People have been moving between countries and across continents for millennia.
While many imagine the reason to be escape from conflicts or natural disasters, less than 10% of migrants in recent years are thought to be refugees. Most are economic migrants, and as this trend is unlikely to stop, we should consider what benefits could be gained by working with this phenomenon rather than against it; by relaxing border controls and allowing free labour movements within and between countries.
First of all, we should recognise that despite messages in the media now, the reaction to migration has not always been hostile. Following the Second World War, migration to the UK and other European countries was actively sought to fill vast labour shortages. And while passports and national identity cards are the prime symbols of international control on movement, these are relatively recent inventions. Passports were introduced only 200 years ago.
Today’s debate is preoccupied with the value or perceived threat of multiculturalism and whether or not to encourage closer integration. Addressing threat first, Toronto was recently voted the most diverse city in the world, with over 260 nationalities residing in the city. It has low crime rates compared to similarly sized cities. There are many other factors behind the crime figures and Toronto’s example won’t apply everywhere, but it shows that immigration doesn’t need to lead to a breakdown in society. Looking at value, social integration can’t be considered in isolation from the formal and informal contributions that migrants make to the local economy.

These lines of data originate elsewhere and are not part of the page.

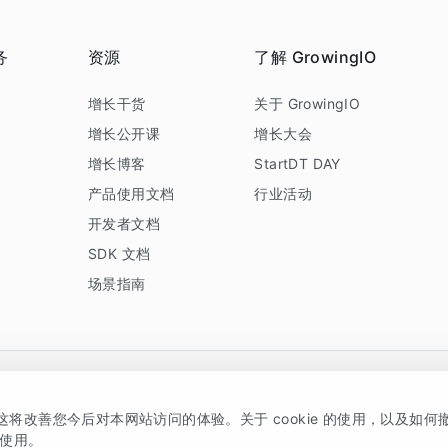
务
资源
了解 GrowingIO
务
增长干货
关于 GrowingIO
增长公开课
增长大会
增长博客
StartDT DAY
产品使用文档
行业活动
开发者文档
SDK 文档
场景指南
GrowingIO 是专注于数据智能分析与增长的品牌，核心平台为 GrowingIO 分析云
，这将改善您今后对本网站访问的体验。关于 cookie 的使用，以及如
5038330号
京公网安备 11010502037228号
的使用。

Focusing only on the formal contributions, it is estimated that if barriers to immigration were entirely lifted, global GDP could benefit by upwards of US$39trn.

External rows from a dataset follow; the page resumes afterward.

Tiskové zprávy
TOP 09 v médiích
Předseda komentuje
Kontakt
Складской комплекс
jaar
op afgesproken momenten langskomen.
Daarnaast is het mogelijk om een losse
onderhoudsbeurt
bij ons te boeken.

However, we know from experience that uncontrolled migration can often overwhelm host nations unprepared to deal with massive influxes of people in short timeframes. The resources and infrastructure needed to accommodate new communities takes time to develop.
With the trilemma of insecurity around water, food and energy, we urgently need to study migration patterns and to encourage movement to areas where people’s needs can be accommodated, and where they can have a positive impact on existing populations – filling labour shortages and contributing to the local economy. It is time to harness the mass migration movement, providing real help to people in need while minimising the burden to host countries.
Perhaps Habitat III will go some way to addressing not just the problem, but the opportunity posed by people constantly on the move.